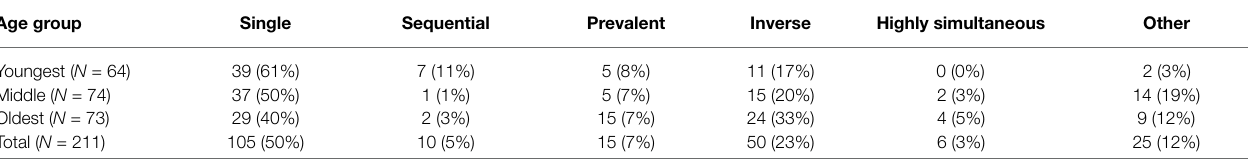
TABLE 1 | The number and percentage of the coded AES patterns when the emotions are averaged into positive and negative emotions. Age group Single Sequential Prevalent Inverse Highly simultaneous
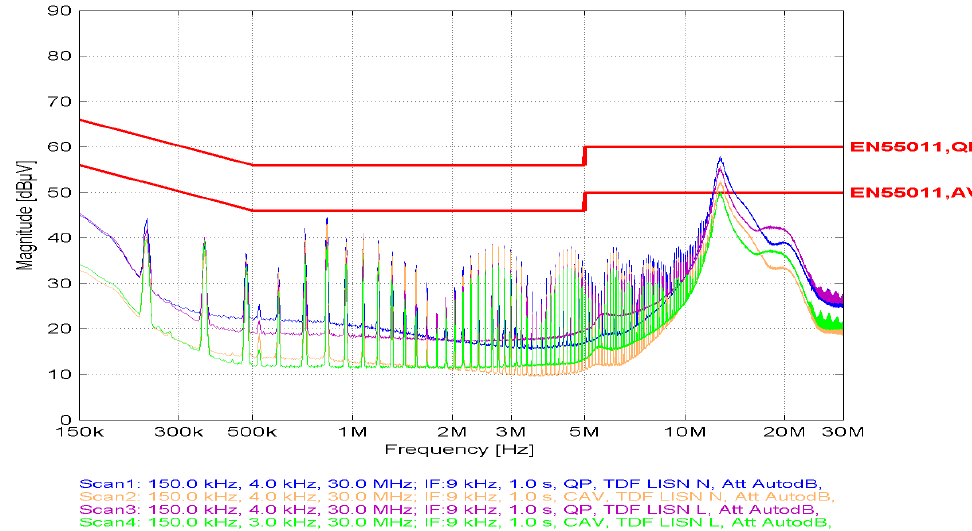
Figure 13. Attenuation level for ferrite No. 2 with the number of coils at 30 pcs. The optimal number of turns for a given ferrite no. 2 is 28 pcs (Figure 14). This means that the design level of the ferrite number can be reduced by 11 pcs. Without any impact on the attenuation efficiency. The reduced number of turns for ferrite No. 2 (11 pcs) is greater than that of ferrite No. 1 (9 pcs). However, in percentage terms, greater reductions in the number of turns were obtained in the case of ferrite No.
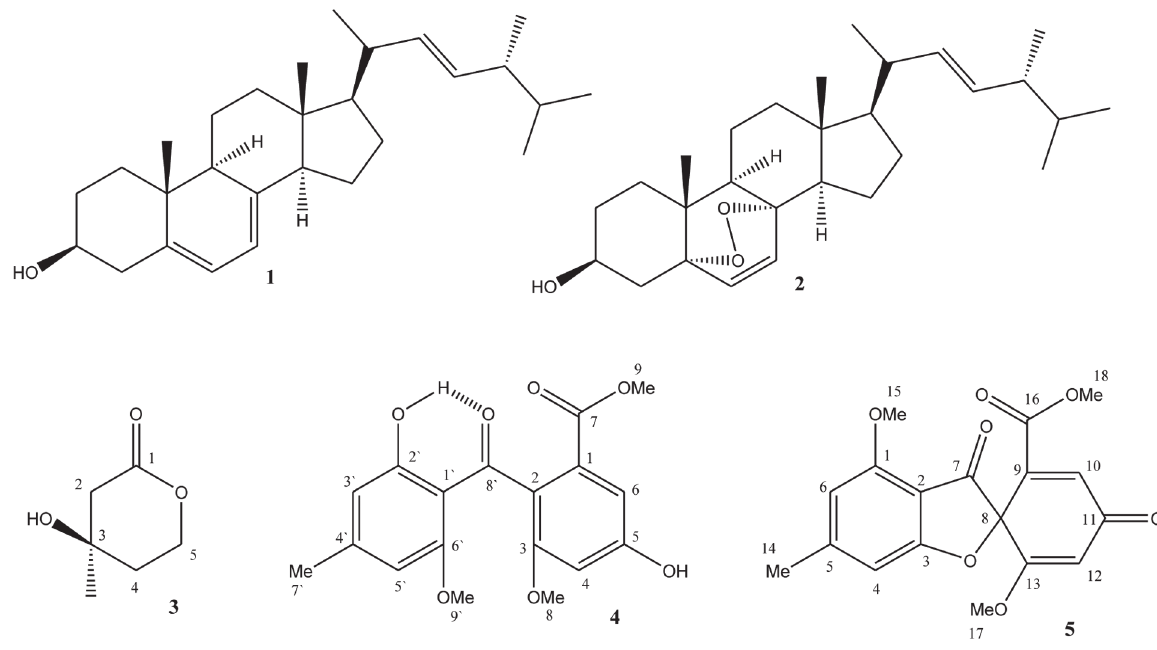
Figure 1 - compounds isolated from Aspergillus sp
※
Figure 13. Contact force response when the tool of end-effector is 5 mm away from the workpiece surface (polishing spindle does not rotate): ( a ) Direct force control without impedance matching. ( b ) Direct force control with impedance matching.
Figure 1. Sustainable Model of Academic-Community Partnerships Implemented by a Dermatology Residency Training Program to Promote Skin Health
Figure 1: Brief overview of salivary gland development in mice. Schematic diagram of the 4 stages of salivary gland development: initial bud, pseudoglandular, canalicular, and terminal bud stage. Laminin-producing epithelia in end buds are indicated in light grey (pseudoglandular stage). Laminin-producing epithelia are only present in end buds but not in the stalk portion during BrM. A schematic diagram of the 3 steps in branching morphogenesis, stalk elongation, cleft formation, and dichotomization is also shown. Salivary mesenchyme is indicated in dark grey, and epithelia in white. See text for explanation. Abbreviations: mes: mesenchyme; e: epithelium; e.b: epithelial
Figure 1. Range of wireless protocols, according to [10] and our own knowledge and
※
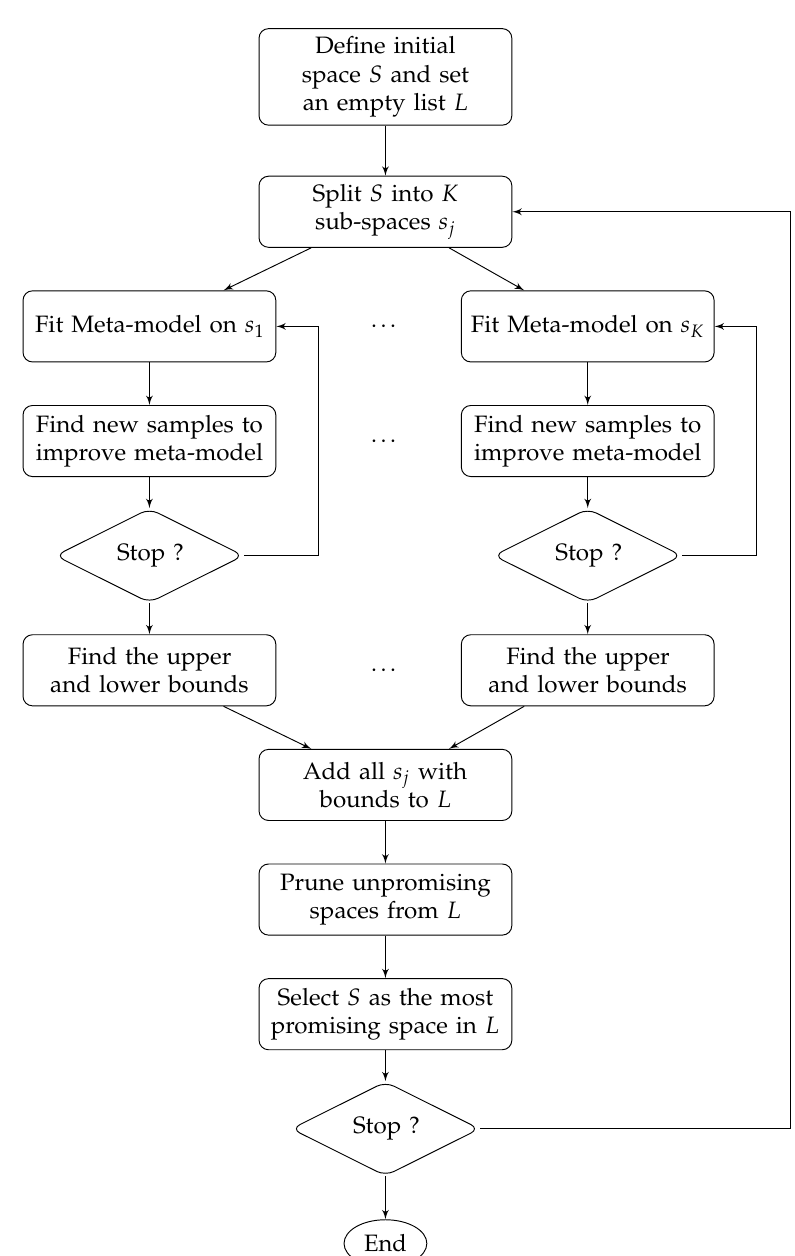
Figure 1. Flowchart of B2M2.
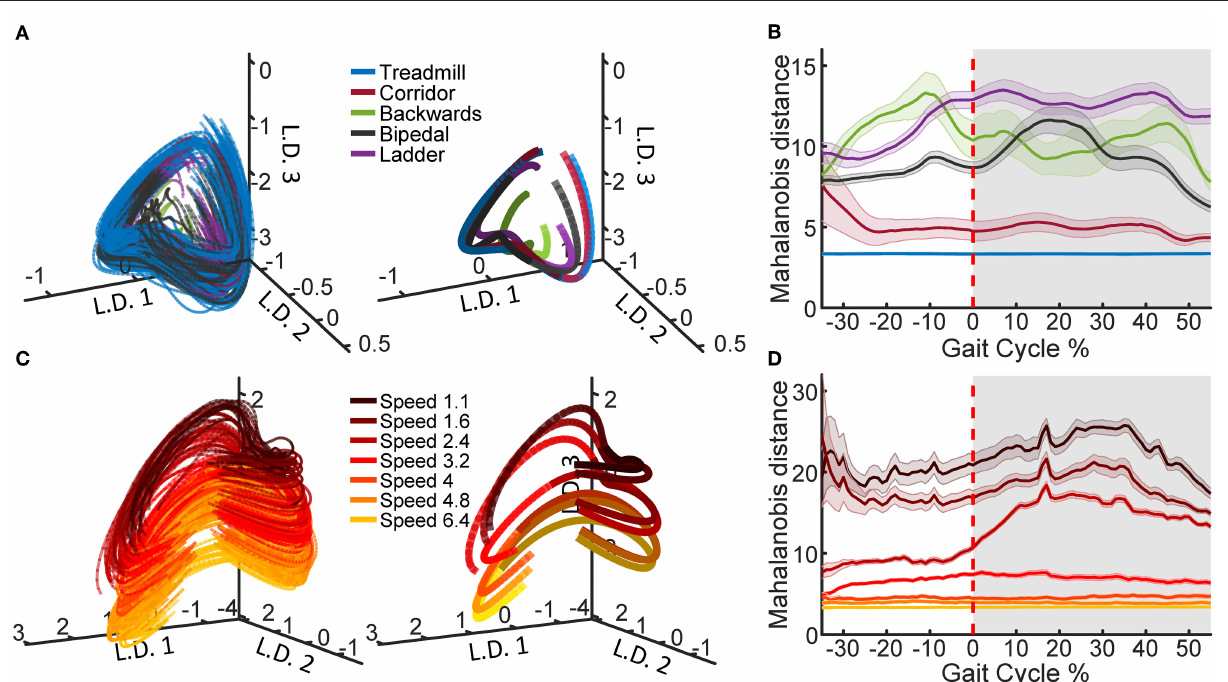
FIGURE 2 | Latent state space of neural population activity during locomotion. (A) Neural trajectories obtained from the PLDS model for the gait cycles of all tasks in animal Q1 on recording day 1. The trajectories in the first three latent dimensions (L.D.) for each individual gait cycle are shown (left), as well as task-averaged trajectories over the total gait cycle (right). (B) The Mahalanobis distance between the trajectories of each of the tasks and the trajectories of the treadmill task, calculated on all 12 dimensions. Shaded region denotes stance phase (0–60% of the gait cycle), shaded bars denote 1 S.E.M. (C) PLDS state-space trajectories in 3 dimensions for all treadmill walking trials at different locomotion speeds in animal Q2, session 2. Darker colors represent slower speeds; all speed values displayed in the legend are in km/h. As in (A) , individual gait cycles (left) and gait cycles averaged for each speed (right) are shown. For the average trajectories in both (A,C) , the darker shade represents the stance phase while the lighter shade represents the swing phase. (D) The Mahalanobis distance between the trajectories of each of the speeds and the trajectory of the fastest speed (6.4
※
| Brief |
When copying from the data above, print only the lines from the line containing "TABLE 1 | The" to the line containing "Figure 1 - compounds", exactly, and leave the pictures out.

| Solved exercise |
TABLE 1 | The number and percentage of the coded AES patterns when the emotions are averaged into positive and negative emotions. Age group Single Sequential Prevalent Inverse Highly simultaneous
Figure 13. Attenuation level for ferrite No. 2 with the number of coils at 30 pcs. The optimal number of turns for a given ferrite no. 2 is 28 pcs (Figure 14). This means that the design level of the ferrite number can be reduced by 11 pcs. Without any impact on the attenuation efficiency. The reduced number of turns for ferrite No. 2 (11 pcs) is greater than that of ferrite No. 1 (9 pcs). However, in percentage terms, greater reductions in the number of turns were obtained in the case of ferrite No.
Figure 1 - compounds isolated from Aspergillus sp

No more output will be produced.